**EXTRAIT DU TEXTE:**
■ ■ ■ ■

Les 10 phrases que les profs ne peuvent plus entendre

Crédit Fred Dufour / AFP

Faites l’expérience. Vous êtes à une soirée ou à un dîner. Orientez la discussion sur l’école. Comptez jusqu’à 10. Ou bien, mieux encore, parlez d’école sur les réseaux sociaux. Comptez jusqu’à 10 commentaires. A coup sûr, vous avez droit à un des dix clichés suivants sur les profs.

Si vous êtes profs, de deux choses l’une. Soit votre interlocuteur est prêt à vous écouter, à entendre ce que vous avez à lui dire, bref, à laisser toute sa place à une réelle discussion. Alors ça vaut le coup d’argumenter. Soit votre interlocuteur ne démord pas, rejette vos propos les uns après les autres sans les entendre vraiment, sa pensée fonctionne par syllogismes, il montre une certaine agressivité et ne vous lâche pas d’un poil, car il est là pour en découdre : vous avez affaire à un troll, ce n’est pas très grave, juste très chiant, alors faites-vous plaisir, ça vaut le coup de clore la conversation d'un revers le long de la ligne.

1.Arrêtez de vous plaindre tout le temps !

Bon, d’accord, il faut reconnaitre que nous les profs, on a une certaine tendance à la plainte, à la déploration, un peu comme ces enfants geignards qui ont toujours un bobo par-ci ou par-là. Ben oui, on est comme 80% de la population de ce pays, voilà tout ! On a la grogne par défaut, on râle par principe, on n’est jamais content de notre sort et on trouve l’herbe plus verte ailleurs : on est français, quoi ! Dans le métro, le bus, au café, dans la rue, à la télé, à la radio, j’entends beaucoup de gens se plaindre, mais je doute qu’ils soient tous profs… Et puis, ce cliché est tellement ancré qu’il suffit qu’un prof parle de son métier, tente d’en expliquer les particularités, pour qu’on l’accuse de se plaindre, même si ce n’est pas le cas, même si son discours est structuré, distancié, constructif. Un discours identique servi par un autre qu’un prof serait-il aussi facilement taxé de plaintif ? Pas sûr. Heureusement, parfois, les profs disent combien ils aiment leur métier.

■ ■ ■ ■

**DONNÉES ENREGISTRÉES:**
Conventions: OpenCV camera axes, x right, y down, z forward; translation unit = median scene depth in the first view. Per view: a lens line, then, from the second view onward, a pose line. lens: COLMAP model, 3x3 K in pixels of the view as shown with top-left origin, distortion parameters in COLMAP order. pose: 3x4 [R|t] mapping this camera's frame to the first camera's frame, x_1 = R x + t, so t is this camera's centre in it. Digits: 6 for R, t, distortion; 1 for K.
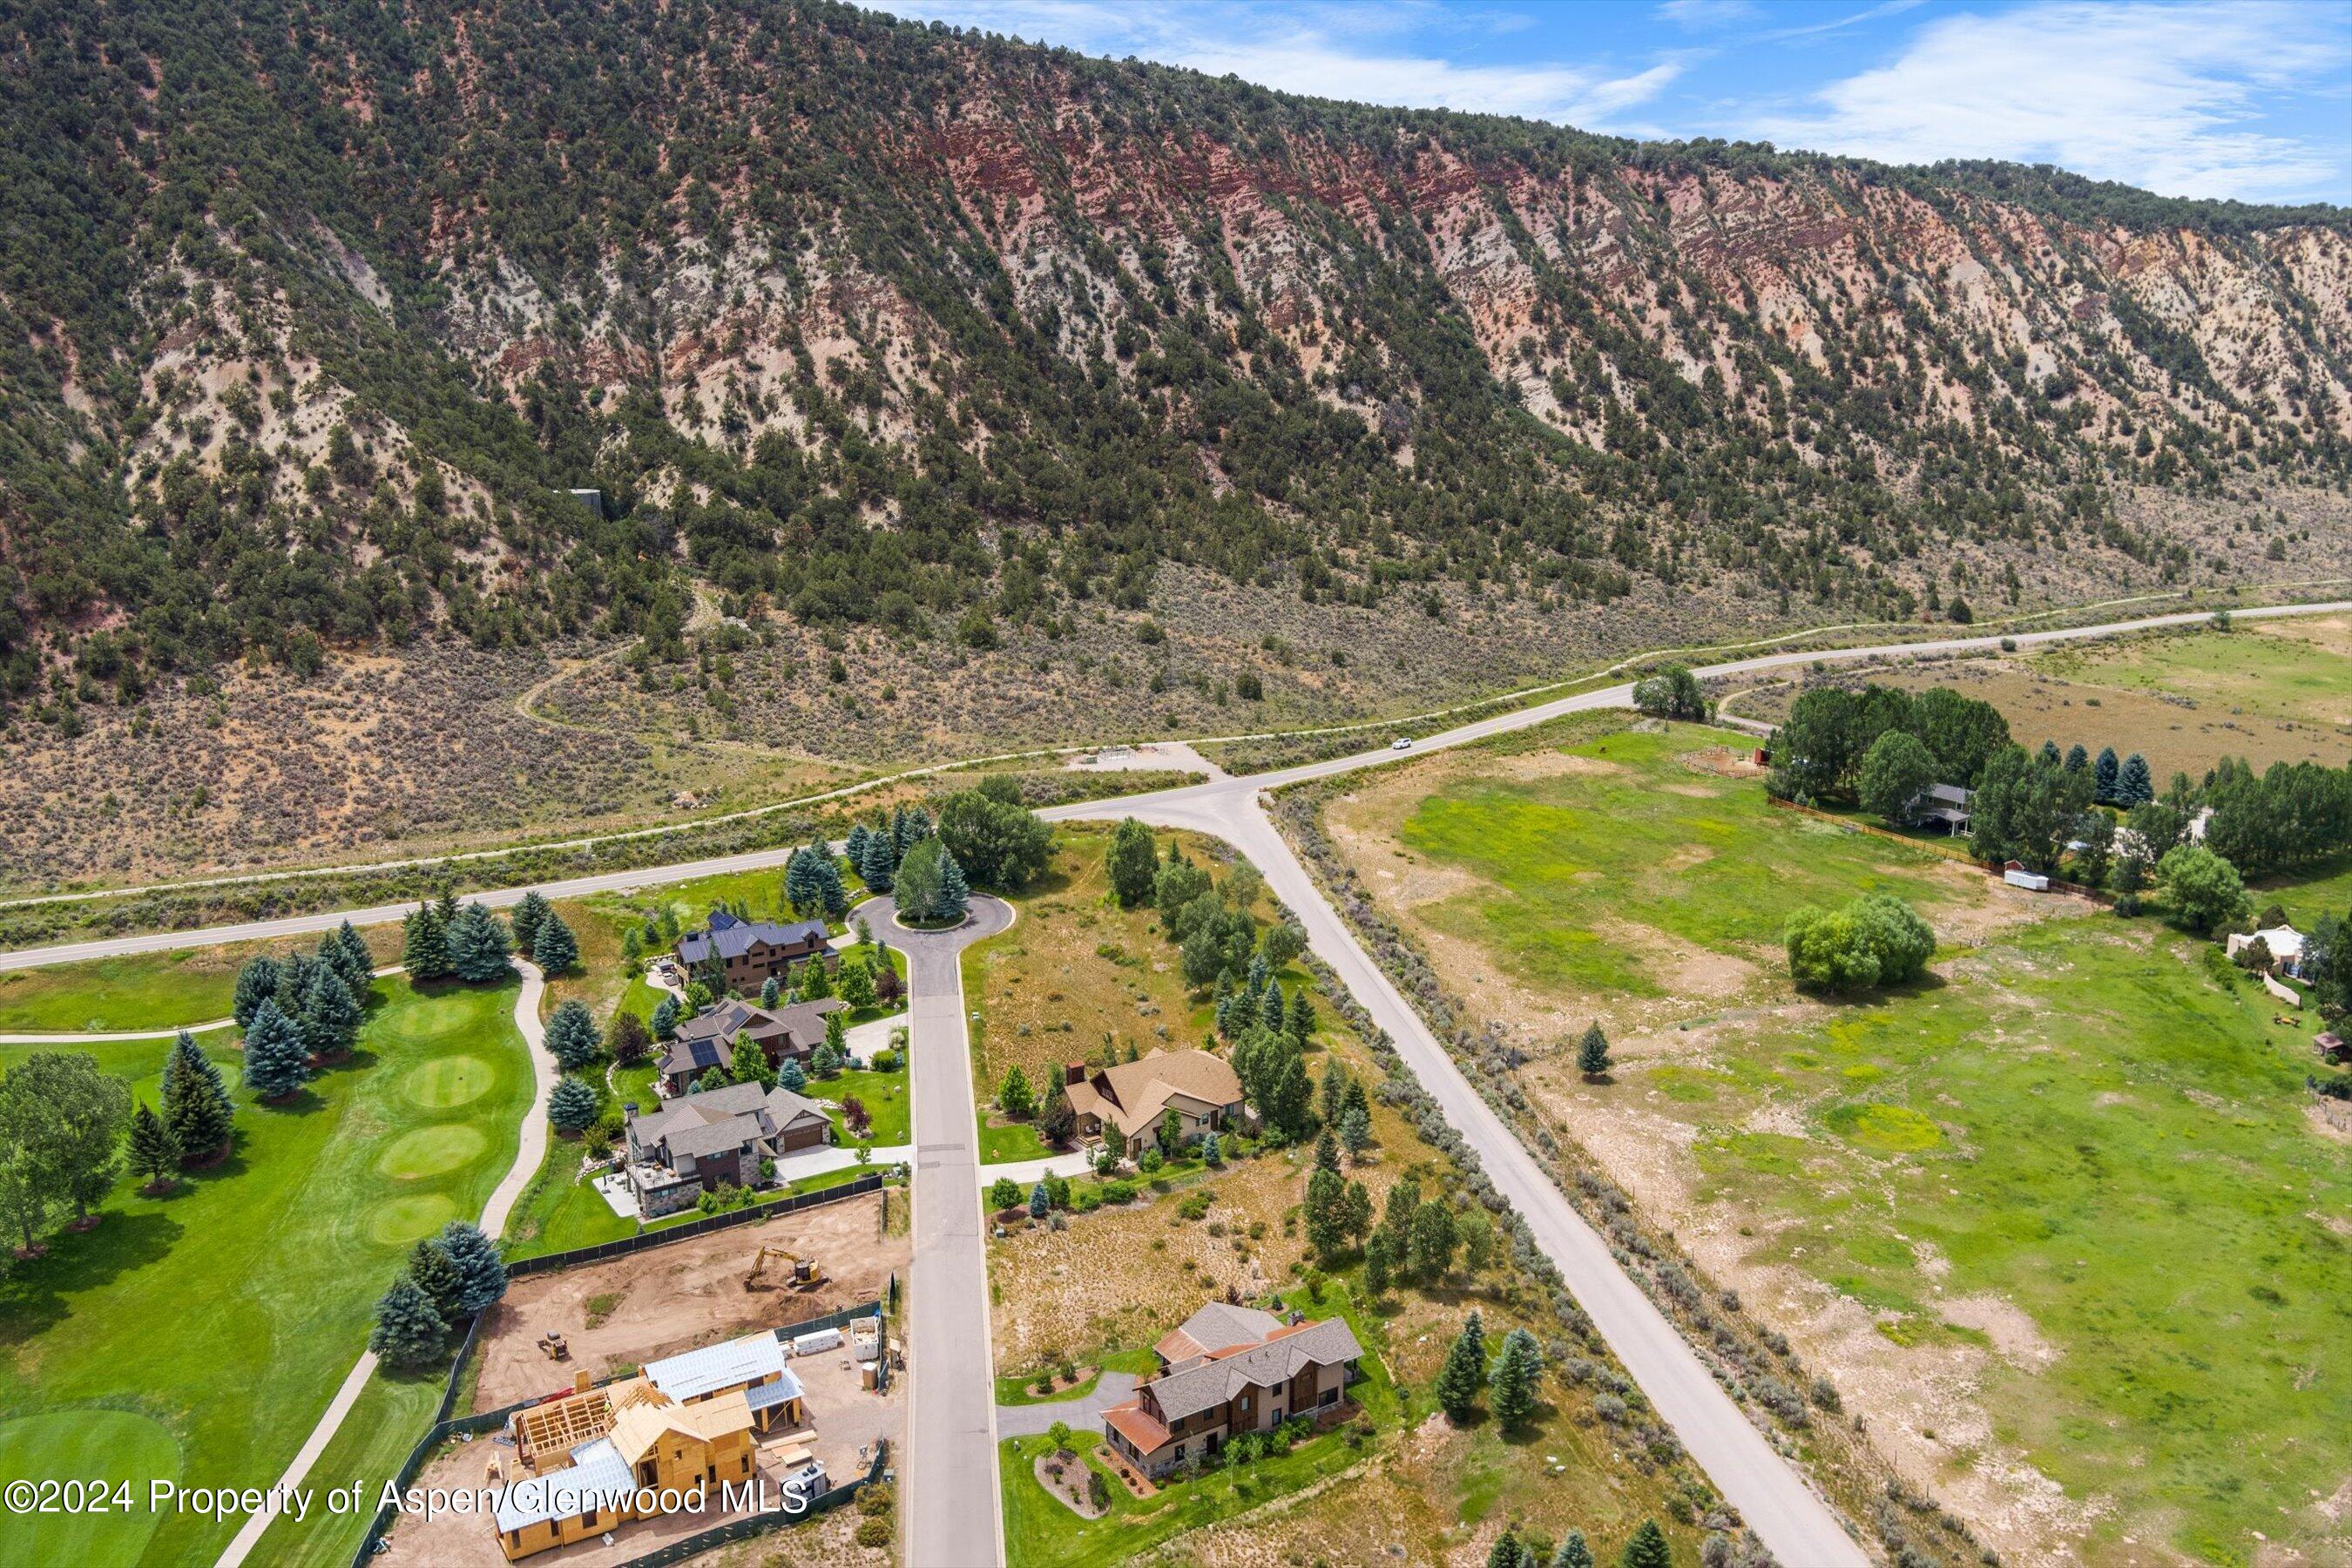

■ ■ ■ ■

**LISTE DES TÂCHES:**
1. Citez le passage de l'article sur les clichés visant les professeurs qui commence par « Si vous êtes » et se termine par « de la ligne. ».
2. Relevez, dans l'article sur les clichés visant les professeurs, tous les lieux et médias cités comme endroits où l'on entend beaucoup de gens se plaindre.

**LISTE DES RÉPONSES:**
1.
Si vous êtes profs, de deux choses l’une. Soit votre interlocuteur est prêt à vous écouter, à entendre ce que vous avez à lui dire, bref, à laisser toute sa place à une réelle discussion. Alors ça vaut le coup d’argumenter. Soit votre interlocuteur ne démord pas, rejette vos propos les uns après les autres sans les entendre vraiment, sa pensée fonctionne par syllogismes, il montre une certaine agressivité et ne vous lâche pas d’un poil, car il est là pour en découdre : vous avez affaire à un troll, ce n’est pas très grave, juste très chiant, alors faites-vous plaisir, ça vaut le coup de clore la conversation d'un revers le long de la ligne.

2.
le métro
le bus
le café
la rue
la télé
la radio